Kagan’s anti-constructionist view set the stage for a moment of considerable tension when Senator Jeff Sessions (R-Alabama) asked whether the nominee would describe herself as a “progressive” or a “legal progressive” in the mold of President Obama. Kagan declined to answer the question directly, even claiming at one point to be unclear as to the meaning of the latter term.
It is not credible, however, that Kagan is unaware that progressivism, since its earliest days, has viewed government as an “evolving” and “living” entity, which, like all living things, must constantly adapt to changing circumstances. Indeed it was progressives who coined the term “living Constitution,” connoting the idea that the U.S. Constitution is a malleable document with no permanent guiding principles – a document that must, of necessity, change with the times.
In the progressive worldview, the proper role of government is not to confine itself to regulating a limited range of human activities as the founders stipulated, but rather to inject itself into whatever realms the times seem to demand. Progressives reason that although America’s founders felt it necessary to limit the power of government because of their experience with King George III, government today no longer represents the type of potential menace it once did; rather, progressives see government as being capable of solving an ever-greater array of societal problems – problems the founders could never have envisioned.
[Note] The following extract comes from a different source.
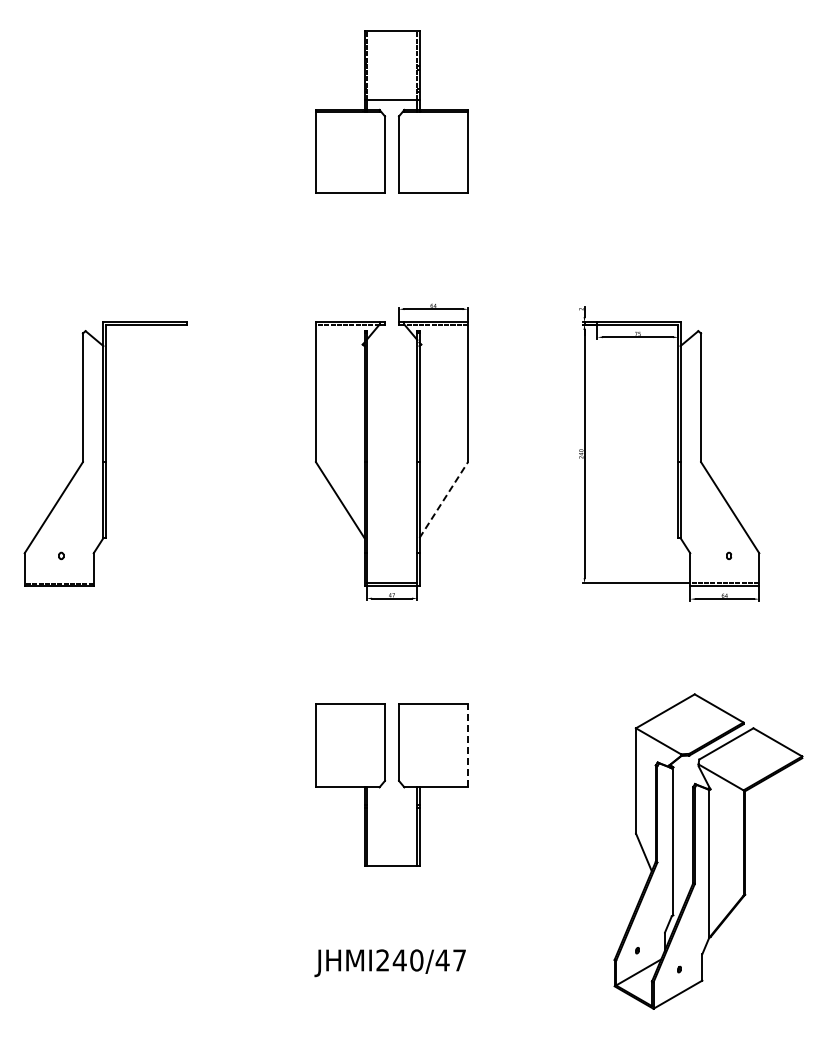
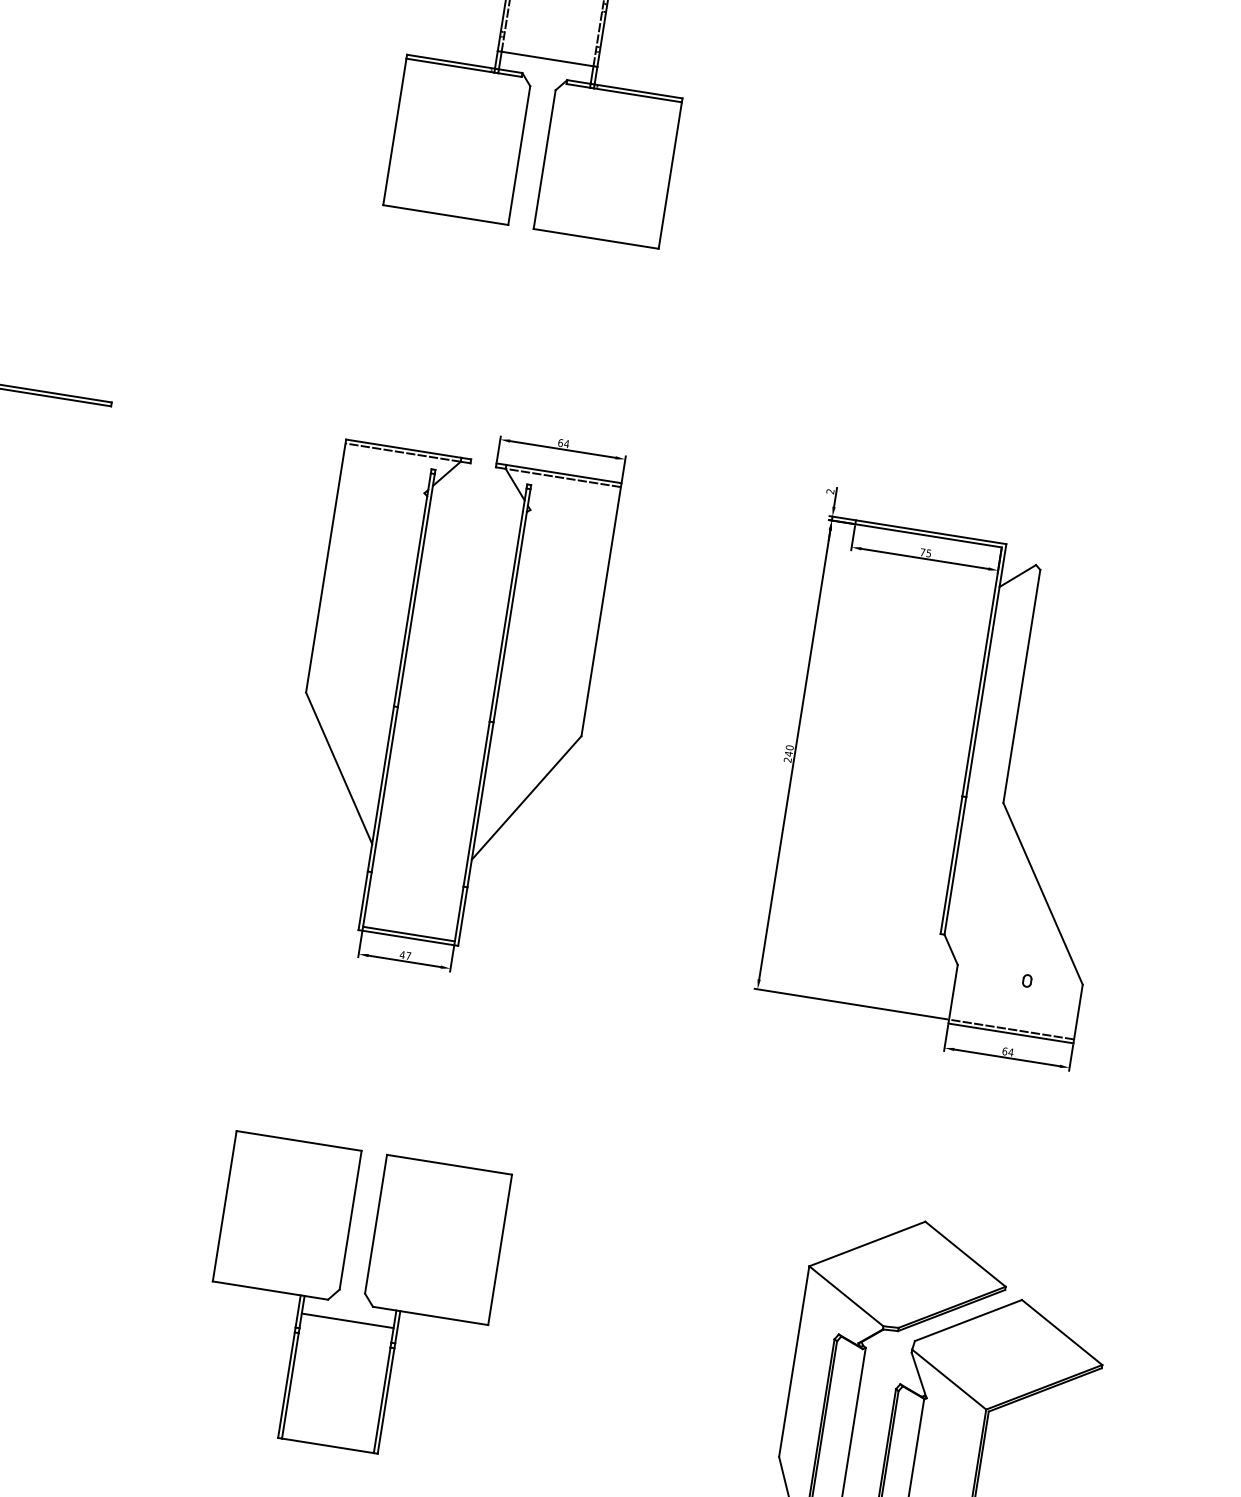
line: (444, 499) -> (528, 797), dashed -> solid
line: (468, 745) -> (501, 1249), dashed -> solid
line: (391, 797) -> (346, 1321), added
Consequently, they call for an ever-more activist government whose intrusion into, and regulation of, people’s lives is properly determined not by the outdated words of an anachronistic Constitution, but by whatever the ruling elite deem necessary at any given time. By logical extension, this translates also into a call for an activist Supreme Court that is empowered to create, rather than merely interpret, law – always under the righteous banner of social justice.
According to R.J. Pestritto, author of American Progressivism, the early progressives “detested the Constitution, which places permanent limits on the scope of government and is structured in a way that makes the extension of national power beyond its original purpose very difficult.” Thus the progressives’ mission was to move beyond the principles laid out by the founders. They have continued that tradition to this day. Elena Kagan, poised to sit on the Supreme Court for perhaps two or three decades, is a vitally important part of it.